Water’s Edge: Excerpt from Chap 1

A Little Context

For Serena, moving to a new town and a new school is only half the problem.  Left behind by her father to live with near-strangers, Serena must learn to live quietly and suppress her powerful gift.  If she can’t figure out how to do that, members of The Order might notice that things around Serena aren’t as “Normal” as they should be.  Making new friends and attracting the attention of an artistic young man with his own disturbing gifts only complicates matters.

Excerpt from Chapter 1

Once in the hallway, I leaned against the row of lockers, taking deep breaths, trying to blink away the tears.  I hated my life right now.

I saw the girls’ restroom and escaped inside.

I checked each stall to make sure I was alone.  I turned back to the door and locked it.  Just a few minutes of privacy.

And the lovely things about bathrooms?  Always plenty of water.  I have a thing about water, did I mention that?  It’s kind of important.

Inhaling deeply, I tried to channel the power weighing like a brick in my chest, tried to shift the filter, imaging the breath flowing all the way to the bottoms of my feet, I felt the water pulling toward my call, answering, and grief swirled through my heart unexpectedly.

There were ten porcelain sinks in this restroom.  With a little flick of the power seated in my chest, I let the water pour.

Each of the ten faucets twisted on and water gushed, thundering.  I exhaled, pushed the air out, willing the negative feelings and hurt to flow down the drain with all the water.

Steam began to rise, the heat fogging the mirrors.

I breathed in and the air was heavier, damp, and soothed my heart some.

It took me a few minutes, but as I began to feel calmer, the water’s fury eased.  I breathed out and let the water’s power go until each faucet was only tinkling.

I swiped at a mirror, looking at my reflection.  Green eyes stared back, my dead mother’s mouth, my missing father’s straight nose.

But at least I didn’t look like I had cried.  Never let ‘em see you cry, I thought.

I walked down to each sink, turning the knobs manually with my hand, cutting off the flow of water.

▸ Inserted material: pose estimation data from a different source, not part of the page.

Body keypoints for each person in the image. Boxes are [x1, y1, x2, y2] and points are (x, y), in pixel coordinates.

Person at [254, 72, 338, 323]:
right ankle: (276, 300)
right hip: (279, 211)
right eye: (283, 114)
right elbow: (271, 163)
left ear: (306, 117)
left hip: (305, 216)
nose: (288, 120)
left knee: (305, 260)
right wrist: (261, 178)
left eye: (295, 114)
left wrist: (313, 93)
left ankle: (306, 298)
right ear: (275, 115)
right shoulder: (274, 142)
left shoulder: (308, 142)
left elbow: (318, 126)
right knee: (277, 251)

I gathered up my bag from the floor where it had dropped.

4 thoughts on “Water’s Edge: Excerpt from Chap 1

  1. William James says:

    What I’d recommend is a face to face critique group. Probably four individuals would be a sufficient size for long prose. That would be a two-to-four hour meeting once a month. And I would suggest a pot luck in ones individual home versus a meal out a a noisy restaurant or bar.

    I’m sure that there are other writers within a hundred miles of where you live who would love the social interaction of peers. Writers need a certain amount of community and peer support.

    Groups such as these help much more than do classroom workshops (as you noted in your post).

    • AprilinWichita says:

      Your comment read my mind, and thankfully, my Kansas Writers Association friends have stepped up. We are tentatively forming a group under nearly the guidelines you suggested. Thank you for you input!

  2. William James says:

    Your pantoum (and a villanelle) will be posted 7/25/11. Thank you for the challenge of those lines. However, I make no promises to the quality of the narratives. Hopefully, it will result in more traffic to your blogger page. Smiles.